**Objective A**: In the euro-zone market report, which ratings agency cut Spain's credit rating on Wednesday?

**Source extract**:
The euro currency, which fell to a one-year low of $1.3114 on Wednesday, pushed back above $1.32. But yield spreads between benchmark German bonds and those of fiscally-strapped euro-zone countries like Spain remained under pressure.
In another sign of market relief, Greek bank stocks surged. The Athens bourse's banking index was up 5.6 percent to 1,802.88 points, outperforming the Athens general index which was gaining 3.2 percent.
Investors anticipate that Greece will get a much bigger aid package than previously expected, in time, said Takis Zamanis, a trader at Beta Securities.
Volker Wissing, finance policy spokesman for Merkel's coalition partners the Free Democrats (FDP), told ARD public television that Germany's lower house of parliament was capable of approving an aid deal quickly.
A careful discussion and speedy discussion are not mutually exclusive, Wissing said.
Spain's Foreign Minister Miguel Angel Moratinos also stressed the need for quick action to help Greece.
German Finance Minister Wolfgant Schaeuble underlined concern over the volatility of financial markets, telling reporters in Berlin: No market participant is prevented from not taking ratings agencies too seriously.
Ratings agency Standard & Poor's cut Spain's credit rating on Wednesday, a day after downgrading Portugal and slashing Greece to junk status. The move hit the euro and European shares, underscoring the risks of contagion in the 11-year old currency zone.
An Italian bond sale seen as the first of the euro zone peripheral issuers to be tested after the S&P downgrades may have eased some fears of a rapid contagion.
This is a big vote of confidence from the market, Peter Chatwell, Rate Strategist at Credit Agricole, said. Both of the auctions have healthy bid cover ratios.
Weber dismissed a discussion, launched by some German politicians, about forcing banks to accept a discount on their holdings of Greek bonds as part of any rescue package as counter-productive.
He said Greece could turn the corner if it moved to implement reforms of its economy in a decisive and credible way.
But the risks to an aid package were highlighted by a German professor who has vowed to challenge the rescue in the country's top court.
We expect that the Constitutional Court will not reject our suit, because our initiative has unbelievably big support, Joachim Starbatty, an economist and professor at Tuebingen University, told Czech newspaper Mlada Fronta Dnes.
How the court might respond to a challenge is uncertain. It could suspend German aid while it assessed its legality, but legal experts say that due to the matter's urgency, the court could also allow aid to flow while it looked into it.

**Material supplied**:

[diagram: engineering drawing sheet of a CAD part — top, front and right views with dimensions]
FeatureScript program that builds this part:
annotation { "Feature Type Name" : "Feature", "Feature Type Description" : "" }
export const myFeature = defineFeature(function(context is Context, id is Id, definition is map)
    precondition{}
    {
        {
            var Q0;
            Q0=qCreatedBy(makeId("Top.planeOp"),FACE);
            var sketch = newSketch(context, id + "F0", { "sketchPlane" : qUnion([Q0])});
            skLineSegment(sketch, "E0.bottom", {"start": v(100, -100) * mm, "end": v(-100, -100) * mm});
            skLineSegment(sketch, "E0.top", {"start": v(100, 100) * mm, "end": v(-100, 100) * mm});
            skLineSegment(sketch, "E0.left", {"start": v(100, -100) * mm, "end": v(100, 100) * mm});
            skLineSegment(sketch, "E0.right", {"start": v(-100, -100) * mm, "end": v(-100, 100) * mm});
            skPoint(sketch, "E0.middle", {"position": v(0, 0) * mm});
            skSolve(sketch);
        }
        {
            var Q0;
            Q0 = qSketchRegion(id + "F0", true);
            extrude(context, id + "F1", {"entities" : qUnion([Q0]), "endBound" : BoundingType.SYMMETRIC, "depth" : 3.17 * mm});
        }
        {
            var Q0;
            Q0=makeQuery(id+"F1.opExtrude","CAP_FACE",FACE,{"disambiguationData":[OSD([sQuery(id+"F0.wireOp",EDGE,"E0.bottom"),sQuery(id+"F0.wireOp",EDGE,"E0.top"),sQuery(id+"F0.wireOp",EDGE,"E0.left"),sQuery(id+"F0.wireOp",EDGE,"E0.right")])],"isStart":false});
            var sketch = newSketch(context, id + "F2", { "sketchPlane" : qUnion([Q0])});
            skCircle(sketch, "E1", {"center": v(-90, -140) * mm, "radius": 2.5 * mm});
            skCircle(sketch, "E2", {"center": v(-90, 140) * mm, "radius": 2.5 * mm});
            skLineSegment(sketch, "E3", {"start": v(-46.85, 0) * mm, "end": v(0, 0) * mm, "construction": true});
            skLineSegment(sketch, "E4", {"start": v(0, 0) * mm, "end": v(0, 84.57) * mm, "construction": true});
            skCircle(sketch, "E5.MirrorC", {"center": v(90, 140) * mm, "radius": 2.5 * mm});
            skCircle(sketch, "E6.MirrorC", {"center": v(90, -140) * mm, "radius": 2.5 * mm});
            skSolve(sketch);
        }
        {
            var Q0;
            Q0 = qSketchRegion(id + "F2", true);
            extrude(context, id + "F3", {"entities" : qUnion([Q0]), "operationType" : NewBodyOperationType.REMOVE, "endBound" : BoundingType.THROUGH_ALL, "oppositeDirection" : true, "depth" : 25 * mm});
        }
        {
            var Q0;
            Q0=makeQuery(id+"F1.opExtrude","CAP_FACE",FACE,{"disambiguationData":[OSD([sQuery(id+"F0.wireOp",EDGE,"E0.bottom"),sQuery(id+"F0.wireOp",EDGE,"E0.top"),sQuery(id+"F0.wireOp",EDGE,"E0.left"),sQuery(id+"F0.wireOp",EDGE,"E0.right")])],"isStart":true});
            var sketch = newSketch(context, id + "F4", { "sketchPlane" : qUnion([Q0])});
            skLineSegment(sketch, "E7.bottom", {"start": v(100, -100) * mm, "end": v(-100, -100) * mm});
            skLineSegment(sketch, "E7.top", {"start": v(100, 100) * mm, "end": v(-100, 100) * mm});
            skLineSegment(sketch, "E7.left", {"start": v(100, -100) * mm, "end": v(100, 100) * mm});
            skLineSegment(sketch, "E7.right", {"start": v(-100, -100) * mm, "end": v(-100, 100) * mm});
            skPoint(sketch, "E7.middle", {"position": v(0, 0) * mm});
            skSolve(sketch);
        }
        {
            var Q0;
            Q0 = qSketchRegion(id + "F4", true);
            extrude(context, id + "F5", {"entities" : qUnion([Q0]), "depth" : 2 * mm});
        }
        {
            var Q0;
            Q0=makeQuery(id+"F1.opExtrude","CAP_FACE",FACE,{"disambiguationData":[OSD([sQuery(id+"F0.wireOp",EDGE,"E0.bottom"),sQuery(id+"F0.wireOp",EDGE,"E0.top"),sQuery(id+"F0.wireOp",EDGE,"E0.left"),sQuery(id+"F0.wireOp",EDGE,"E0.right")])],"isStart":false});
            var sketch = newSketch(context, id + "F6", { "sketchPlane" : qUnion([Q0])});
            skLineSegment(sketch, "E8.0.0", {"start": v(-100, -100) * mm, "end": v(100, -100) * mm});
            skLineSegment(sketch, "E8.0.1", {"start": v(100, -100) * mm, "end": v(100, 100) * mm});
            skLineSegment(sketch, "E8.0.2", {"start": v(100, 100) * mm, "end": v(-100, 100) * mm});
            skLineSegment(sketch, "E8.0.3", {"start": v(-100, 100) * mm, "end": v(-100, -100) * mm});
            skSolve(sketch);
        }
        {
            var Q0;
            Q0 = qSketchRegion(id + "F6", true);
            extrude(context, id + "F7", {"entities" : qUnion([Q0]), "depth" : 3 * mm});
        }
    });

**Objective B**: Count the lines in the listing above that contain the string "skPoint". Reply with the number only.

**Full answer A**: Standard & Poor's

**Full answer B**: 2